Thais Wilhelm began her career in law enforcement at a time when a woman’s place was securely behind an office desk. And that’s where she worked for several years in the Huntington County Sheriff’s department.

Then, she made Indiana history.

Thais Carl Wilhelm was a Huntington native and graduated from Huntington High School in 1947. She married Ivan Wilhelm in June, 1949, at Central Christian Church, where the Wilhelms worshipped their entire lives.

In the late 1950s, Thais went to work for the Huntington County License Branch, where she sharpened her clerical skills for several years before moving on to become part of the staffs of the Huntington Township Assessor and Huntington County Assessor. Before long, opportunity came calling from the office of the Huntington County Sheriff.

Visitors to the department’s administrative offices on the second floor of the Courthouse would encounter Wilhelm’s pleasant, businesslike manner as she managed the mountain of paper work generated and consumed by a police agency.  Her business attire was that of a uniformed deputy, which was a relatively rare sight, even in the early 1980s.

Her skills won her the admiration of Sheriff Ray Williams. When he stepped down in 1985 from six years in the department’s top spot Williams appointed Wilhelm to succeed him as on an interim basis.  She became one of six candidates to announce for sheriff in a special election conducted by the county’s 28 Democrat precinct officials.

A majority of those voting was required for election, and it took six ballots for the field to be winnowed to the final two candidates. On that ballot, Wilhelm received 15 votes and, by a slim two-vote margin, became Huntington County’s 38th sheriff — and the first woman to hold the position.

Other Hoosier females had held the title of sheriff, but they had achieved that status as successors to a deceased spouse or, like Wilhelm, to fill an unexpired term. In 1986, Wilhelm won election to the office in the general election and became the first popularly elected female sheriff in Indiana history.

In 1990, she was elected to a second four-year term. Among her accomplishment in office was to fully develop an inmate trusty program at the County Jail.

Indiana law forbids sheriffs from running for more than two full terms so Wilhelm could not seek reelection in 1994. She retired from the department in 1995.

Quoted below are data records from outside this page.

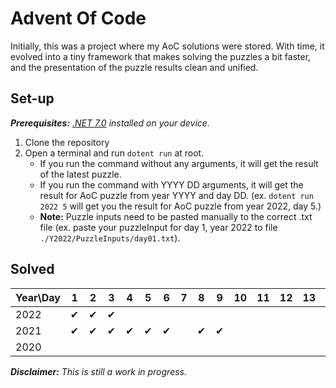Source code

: # Advent Of Code

Initially, this was a project where my AoC solutions were stored. With time, it evolved into a tiny framework that makes solving the puzzles a bit faster, and the presentation of the puzzle results clean and unified. 


## Set-up
<em><strong>Prerequisites:</strong> [.NET 7.0](https://dotnet.microsoft.com/en-us/download/dotnet/7.0) installed on your device.</em>
1. Clone the repository
2. Open a terminal and run `dotent run` at root.
    - If you run the command without any arguments, it will get the result of the latest puzzle.
    - If you run the command with YYYY DD arguments, it will get the result for AoC puzzle from year YYYY and day DD.
      (ex. `dotent run 2022 5` will get you the result for AoC puzzle from year 2022, day 5.)
    - <strong>Note:</strong> Puzzle inputs need to be pasted manually to the correct .txt file (ex. paste your puzzleInput for day 1, year 2022 to file `./Y2022/PuzzleInputs/day01.txt`).
  
      

## Solved

| Year\Day | 1 | 2 | 3 | 4 | 5 | 6 | 7 | 8 | 9 | 10 | 11 | 12 | 13 | 14 | 15 | 16 | 17 | 18 | 19 | 20 | 21 | 22 | 23 | 24 | 25 |
| -------- | - | - | - | - | - | - | - | - | - | -- | -- | -- | -- | -- | -- | -- | -- | -- | -- | -- | -- | -- | -- | -- | -- | 
| 2022 | ✔ | ✔ | ✔ |
| 2021 | ✔ | ✔ | ✔ | ✔ | ✔ | ✔ | | ✔ | ✔ | | | | | ✔ |
| 2020 |


<em><strong>Disclaimer:</strong> This is still a work in progress.</em>
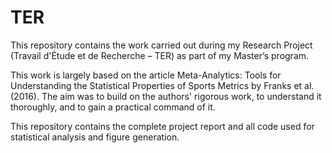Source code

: # TER
This repository contains the work carried out during my Research Project (Travail d'Étude et de Recherche – TER) as part of my Master’s program.

This work is largely based on the article Meta-Analytics: Tools for Understanding the Statistical Properties of Sports Metrics by Franks et al. (2016). The aim was to build on the authors' rigorous work, to understand it thoroughly, and to gain a practical command of it. 

This repository contains the complete project report and all code used for statistical analysis and figure generation.
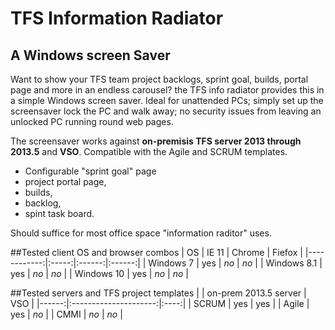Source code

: TFS Information Radiator
=========================
A Windows screen Saver
----------------------

Want to show your TFS team project backlogs, sprint goal, builds, portal page and more in an endless carousel? the TFS info radiator provides this in a simple Windows screen saver. Ideal for unattended PCs; simply set up the screensaver lock the PC and walk away; no security issues from leaving an unlocked PC running round web pages.

The screensaver works against **on-premisis TFS server 2013 through 2013.5** and **VSO**.
Compatible with the Agile and SCRUM templates.

 * Configurable "sprint goal" page 
 * project portal page, 
 * builds, 
 * backlog, 
 * spint task board. 
 
Should suffice for most office space "information raditor" uses.

##Tested client OS and browser combos
| OS          | IE 11 | Chrome | Fiefox |
|------------:|:-----:|:------:|:------:| 
| Windows 7   | yes   | *no*   | *no*   |
| Windows 8.1 | yes   | *no*   | *no*   |
| Windows 10  | yes   | *no*   | *no*   |

##Tested servers and TFS project templates
|       | on-prem 2013.5 server | VSO  |
|------:|:---------------------:|:----:|
| SCRUM | yes                   | yes  |
| Agile | yes                   | *no* |
| CMMI  | *no*                  | *no* |
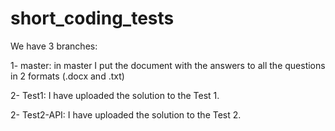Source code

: # short_coding_tests

We have 3 branches:

1- master: in master I put the document with the answers to all the questions in 2 formats (.docx and .txt)

2- Test1: I have uploaded the solution to the Test 1.

2- Test2-API: I have uploaded the solution to the Test 2.


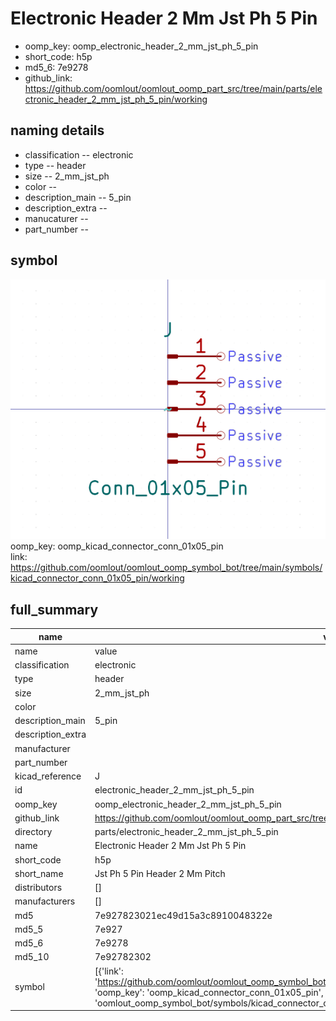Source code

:# Electronic Header 2 Mm Jst Ph 5 Pin

  
* oomp_key: oomp_electronic_header_2_mm_jst_ph_5_pin 
* short_code: h5p
* md5_6: 7e9278  
* github_link: https://github.com/oomlout/oomlout_oomp_part_src/tree/main/parts/electronic_header_2_mm_jst_ph_5_pin/working  
## naming details
* classification -- electronic
* type -- header
* size -- 2_mm_jst_ph
* color -- 
* description_main -- 5_pin
* description_extra -- 
* manucaturer -- 
* part_number -- 



## symbol

![](symbol/0/working/working_600.png)  
oomp_key: oomp_kicad_connector_conn_01x05_pin  
link: https://github.com/oomlout/oomlout_oomp_symbol_bot/tree/main/symbols/kicad_connector_conn_01x05_pin/working  


## full_summary
| name | value | 
| --- | --- | 
| name | value | 
| classification | electronic | 
| type | header | 
| size | 2_mm_jst_ph | 
| color |  | 
| description_main | 5_pin | 
| description_extra |  | 
| manufacturer |  | 
| part_number |  | 
| kicad_reference | J | 
| id | electronic_header_2_mm_jst_ph_5_pin | 
| oomp_key | oomp_electronic_header_2_mm_jst_ph_5_pin | 
| github_link | https://github.com/oomlout/oomlout_oomp_part_src/tree/main/parts/electronic_header_2_mm_jst_ph_5_pin/working | 
| directory | parts/electronic_header_2_mm_jst_ph_5_pin | 
| name | Electronic Header 2 Mm Jst Ph 5 Pin | 
| short_code | h5p | 
| short_name | Jst Ph 5 Pin Header 2 Mm Pitch | 
| distributors | [] | 
| manufacturers | [] | 
| md5 | 7e927823021ec49d15a3c8910048322e | 
| md5_5 | 7e927 | 
| md5_6 | 7e9278 | 
| md5_10 | 7e92782302 | 
| symbol | [{'link': 'https://github.com/oomlout/oomlout_oomp_symbol_bot/tree/main/symbols/kicad_connector_conn_01x05_pin', 'oomp_key': 'oomp_kicad_connector_conn_01x05_pin', 'directory': 'oomlout_oomp_symbol_bot/symbols/kicad_connector_conn_01x05_pin//working/working.kicad_sym'}] | 
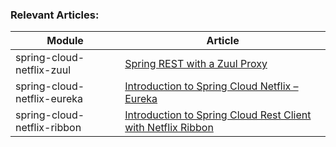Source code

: ### Relevant Articles: 

Module | Article
--|--
spring-cloud-netflix-zuul | [Spring REST with a Zuul Proxy](http://www.baeldung.com/spring-rest-with-zuul-proxy)
spring-cloud-netflix-eureka | [Introduction to Spring Cloud Netflix – Eureka](http://www.baeldung.com/spring-cloud-netflix-eureka)
spring-cloud-netflix-ribbon | [Introduction to Spring Cloud Rest Client with Netflix Ribbon](http://www.baeldung.com/spring-cloud-rest-client-with-netflix-ribbon)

Wilhelm cultivated interests outside public office as well. For 50 years she was a member of Huntington’s Child Welfare Club, and served on the boards of directors of the Salvation Army, Youth Services Bureau, REMC and the American Business Women’s Association.  She was an avid bridge player and she and her husband enjoyed traveling in their retirement, visiting every state and nearly every presidential library.